Glance back through the articles in the TRO archives and you will see some very strong opinions on a wide range of topics from travel agents and suppliers. The temperament of the industry as seen through the strength of those articles is a good indication why the industry has endured through the changes it has experienced since the mid-1990’s. Resilience and persistence, a dedication to craft, is inherent in the best travel professionals. Though not without concern for the challenges the industry might be facing in the next few short years, these agents seem to be saying, very simply, they are here to stay.
Here’s yet another change that I want to commend to agents, one that each individual agent can bring on for themselves: clients for life. As I have indicated here before, the original model after which the industry was fashioned was retail – travel agencies were stores where people bought airline tickets and travel. While that model was important to the early development of the industry, we continue to suffer greatly from the hangover. Far too many travel agents still operate like a store, competing on price, offering a variety of products, haggling with consumers like merchants in a bazaar. One of the many problems with this model is its transactional nature. Something happens only when the client initiates a transaction that begins with “I want to go to…” A flurry of activity ensues and then it’s over until the client initiates the next transaction, perhaps with the original agent, perhaps with another.
There is a better way.
Humans are explorers, and pilgrims, wanderers and adventurers. The urge to travel is strong and we will always have the need to see the next place, to fulfill the list we all carry around in our head of where we want to go and what we want to do. You can view each of those excursions, vacations, trips and travels as independent transactions, or you can view them as a single story, the living out of a purposeful fulfillment of a person’s travel ambitions. Unfortunately, many people travel rather haphazardly, planning a few months in advance, often without any long-range goals. Very few of their travel dreams are ever realized.
Here’s where you come in: Develop clients for life.
No doubt you have already begun to change the transactional model to one of consultation and relationship, but I’m suggesting taking it up a notch. Gear your travel practice to span multiple years, five year plans, even decades. The approach will have to be holistic – you will have to speak to budgeting, to goals and other life plans. You will have to re-visit the plan as changes occur and recognize the organic nature of your client’s travel ambitions. But the mission will be to keep them on track in fulfilling a life of travel. In the same way that a financial planner works with clients to achieve retirement plans and financial goals, you can work with your clients to ensure that they see their 1,000 places. By thinking of your practice in this way, you open the door of many years of working with clients, with an open invitation to their lives.

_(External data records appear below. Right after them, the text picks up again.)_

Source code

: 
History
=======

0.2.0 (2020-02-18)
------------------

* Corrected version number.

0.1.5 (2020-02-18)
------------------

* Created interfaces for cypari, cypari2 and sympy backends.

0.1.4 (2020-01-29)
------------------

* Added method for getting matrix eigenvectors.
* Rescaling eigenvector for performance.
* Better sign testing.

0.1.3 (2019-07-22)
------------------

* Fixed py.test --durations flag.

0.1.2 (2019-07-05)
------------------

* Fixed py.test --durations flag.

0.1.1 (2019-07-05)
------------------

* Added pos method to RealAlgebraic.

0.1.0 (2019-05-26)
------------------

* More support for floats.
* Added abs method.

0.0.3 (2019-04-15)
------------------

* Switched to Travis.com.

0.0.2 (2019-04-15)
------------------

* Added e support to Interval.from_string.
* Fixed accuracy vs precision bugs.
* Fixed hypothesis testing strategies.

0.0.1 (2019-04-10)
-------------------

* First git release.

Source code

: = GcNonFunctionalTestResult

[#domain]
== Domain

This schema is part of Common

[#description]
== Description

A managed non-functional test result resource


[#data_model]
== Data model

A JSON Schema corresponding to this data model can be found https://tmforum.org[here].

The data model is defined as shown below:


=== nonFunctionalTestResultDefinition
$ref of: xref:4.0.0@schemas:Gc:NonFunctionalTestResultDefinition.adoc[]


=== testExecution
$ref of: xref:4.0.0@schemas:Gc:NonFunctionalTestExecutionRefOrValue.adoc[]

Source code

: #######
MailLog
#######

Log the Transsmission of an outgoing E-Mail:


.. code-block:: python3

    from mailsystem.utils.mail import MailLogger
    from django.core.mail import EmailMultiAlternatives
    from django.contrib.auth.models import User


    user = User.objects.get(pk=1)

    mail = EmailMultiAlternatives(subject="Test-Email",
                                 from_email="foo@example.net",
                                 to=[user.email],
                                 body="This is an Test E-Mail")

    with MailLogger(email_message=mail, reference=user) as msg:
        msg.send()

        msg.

What will a lifetime relationship look like? Will it be retainer based? Will you work with other consultants employed by the client? Would you have a written portfolio of destinations and plans? Will you have a dozen such clients? I’m not sure, but I am certain that this is a possibility for the best of you out there.
Pipe dream? Perhaps. But as travel professionals continue to evolve from merchants to consultants it’s a possibility worthy of consideration.